By comparison Glencoe is notable for being the result of an almost farcical series of mishaps, everything turning on the fact that all the clan chiefs were required to swear a personal oath of allegiance to Charles I before the 1st of January 1692.
Not many declined, and neither did Alasdair MacIain (aka Macdonald), who in fact he went out of his way to get the oath made in good time. Unfortunately he abided by the rules, and waited for permission from the King to actually take the oath, which permission only came on 28th December.
He legged it straightaway to the government fortress of Fort William but was told he needed to be at Inverary. Off he went again, but was stopped by a party of grenadiers who didn’t like the letter he’d been given from Fort William and held him for 24 hours.
In consequence he didn’t make it to Inverary until January 3rd, and wasn’t able to swear the oath until the 6th because the Sheriff was away, and so his name was left off the list of clan chiefs to have sworn the oath.
Dire trouble now for Clan Macdonald who were not well liked at the best of times, well known instead as cattle rustlers living in rude buildings at one end of their valley. An easy target then, for Glencoe means the narrow valley and was therefore easy to block off.

Robert Campbell, of neighbouring Glenlyon, was dispatched with his men and, once arrived in Glencoe, they invited themselves into the homes of the Macdonalds and spent the next two weeks drinking, dancing, playing cards, and generally having a good time at the expense of their hosts, all the while awaiting orders.
And when those orders came they could not have been clearer:
You are hereby ordered to fall upon the rebels, the MacDonalds of Glencoe, and put all to the sword under seventy. You are to have a special care of the old fox [Alasdair]] and his sons…You are to secure all avenues that no man escape. This you are to put in execution at five of the clock precisely.
Shocking words, but ones that Campbell and his men obeyed without question, and at five the next morning his men burst into Clan chief Alasdair’s house and shot him dead.

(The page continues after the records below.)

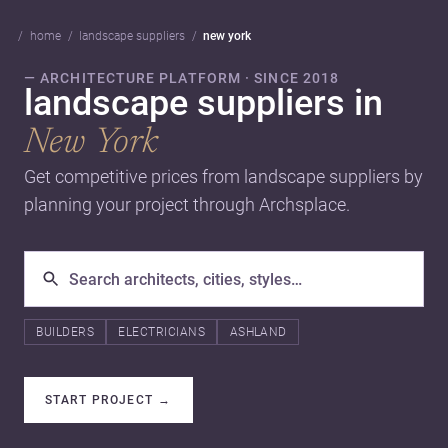
home
landscape suppliers
new york
— ARCHITECTURE PLATFORM · SINCE 2018
landscape suppliers in
New York
Get competitive prices from landscape suppliers by
planning your project through Archsplace.
BUILDERS
ELECTRICIANS
ASHLAND
START PROJECT
→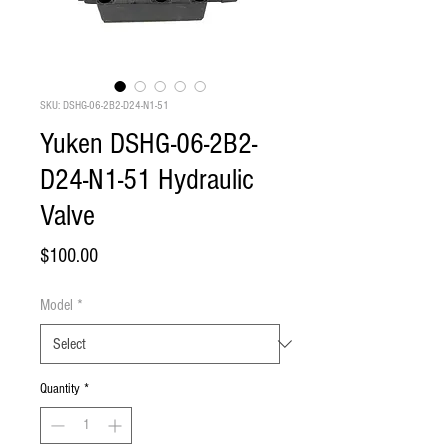
SKU: DSHG-06-2B2-D24-N1-51
Yuken DSHG-06-2B2-
D24-N1-51 Hydraulic
Valve
Price
$100.00
Model
*
Quantity
*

The rest of the attack was a shambles. It was snowing hard, and in the confusion Alasdair’s sons escaped while Campbell’s men hacked down anyone they could find, men, women and children indiscriminately. Despite Campbell's orders many people escaped, running off into the snowstorm only to die miserably in the hills of the Weeping Valley.

The Campbell name has been tarnished with the blood of the MacDonalds ever since.